Natural compounds as potential Hsp90 inhibitors for breast cancer-Pharmacophore guided molecular modelling studies

Breast cancer is one of the major impediments affecting women globally. The ATP-dependant heat shock protein 90 (Hsp90) forms the central component of molecular chaperone machinery that predominantly governs the folding of newly synthesized peptides and their conformational maturation. It regulates the stability and function of numerous client proteins that are frequently upregulated and/or mutated in cancer cells, therefore, making Hsp90 inhibition a promising therapeutic strategy for the development of new efficacious drugs to treat breast cancer. In the present in silica investigation, a structure-based pharmacophore model was generated with hydrogen bond donor, hydrogen bond acceptor and hydrophobic features complementary to crucial residues Ala55, Lys58, Asp93, 11e96, Met98 and Thr184 directed at inhibiting the ATP-binding activity of Hsp90. Subsequently, the phytochemical dataset of 3210 natural compounds was screened to retrieve the prospective inhibitors after rigorous validation of the model pharmacophore.

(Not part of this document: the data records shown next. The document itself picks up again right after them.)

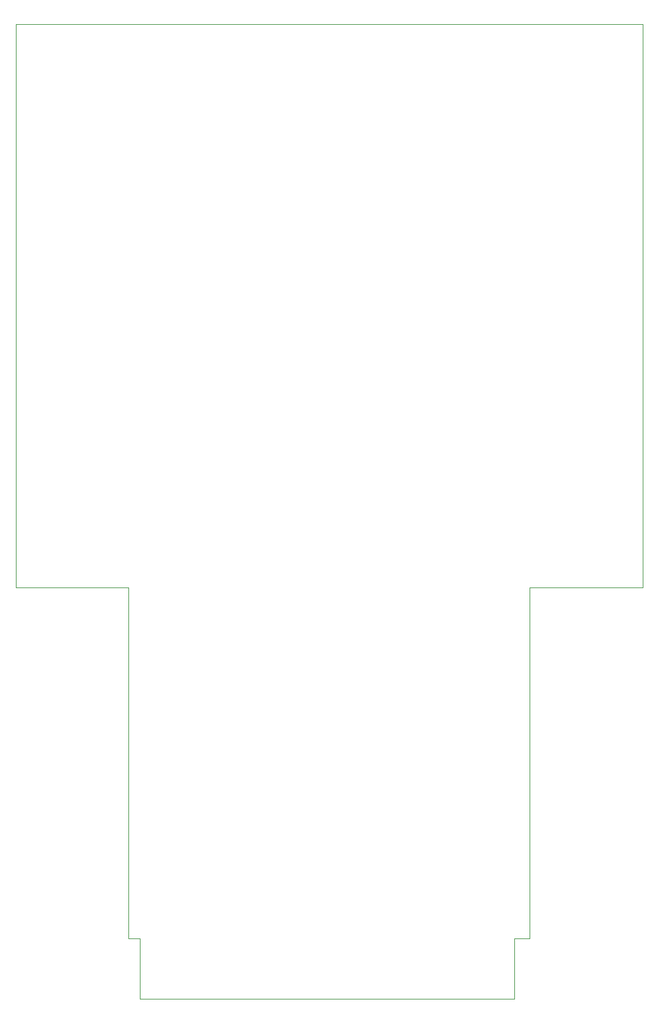
<source format=gbr>
%TF.GenerationSoftware,KiCad,Pcbnew,(6.0.2)*%
%TF.CreationDate,2022-11-18T22:18:21-06:00*%
%TF.ProjectId,REF1395A Optimized,52454631-3339-4354-9120-4f7074696d69,rev?*%
%TF.SameCoordinates,Original*%
%TF.FileFunction,Profile,NP*%
%FSLAX46Y46*%
G04 Gerber Fmt 4.6, Leading zero omitted, Abs format (unit mm)*
G04 Created by KiCad (PCBNEW (6.0.2)) date 2022-11-18 22:18:21*
%MOMM*%
%LPD*%
G01*
G04 APERTURE LIST*
%TA.AperFunction,Profile*%
%ADD10C,0.002000*%
%TD*%
G04 APERTURE END LIST*
D10*
X171472200Y-137447200D02*
X171472200Y-184198200D01*
X186472200Y-137447200D02*
X186472200Y-62447200D01*
X103002200Y-137447200D02*
X103002200Y-62447200D01*
X169422200Y-192197200D02*
X119512200Y-192197200D01*
X169422200Y-184197200D02*
X171472200Y-184198200D01*
X103002200Y-137447200D02*
X118002200Y-137447200D01*
X119512200Y-192197200D02*
X119512200Y-184197200D01*
X119512200Y-184197200D02*
X118002200Y-184197200D01*
X118002200Y-184197200D02*
X118002200Y-137447200D01*
X169422200Y-192197200D02*
X169422200Y-184197200D01*
X103002200Y-62447200D02*
X186472200Y-62447200D01*
X171472200Y-137447200D02*
X186472200Y-137447200D01*
M02*

</source>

The retrieved 135 phytocompounds were further filtered by drug-likeness parameters including Lipinski's rule of five and ADMET properties, then investigated via molecular docking-based scoring. Molecular interactions were assessed using Genetic Optimisation for Ligand Docking program for 95 drug-like natural compounds against Hsp90 along with two clinical drugs as reference compounds - Geldanamycin and Radicicol. Docking studies revealed three phytochemicals are better than the investigated clinical drugs. The reference and hit compounds with dock scores of 48.27 (Geldanamycin), 40.90 (Radicicol), 73.04 (Hit1), 72.92 (Hit2) and 68.12 (Hit3) were further validated for their binding stability through molecular dynamics simulations. We propose that the non-macrocyclic scaffolds of three identified phytochemicals might aid in the development of novel therapeutic candidates against Hsp90-driven cancers.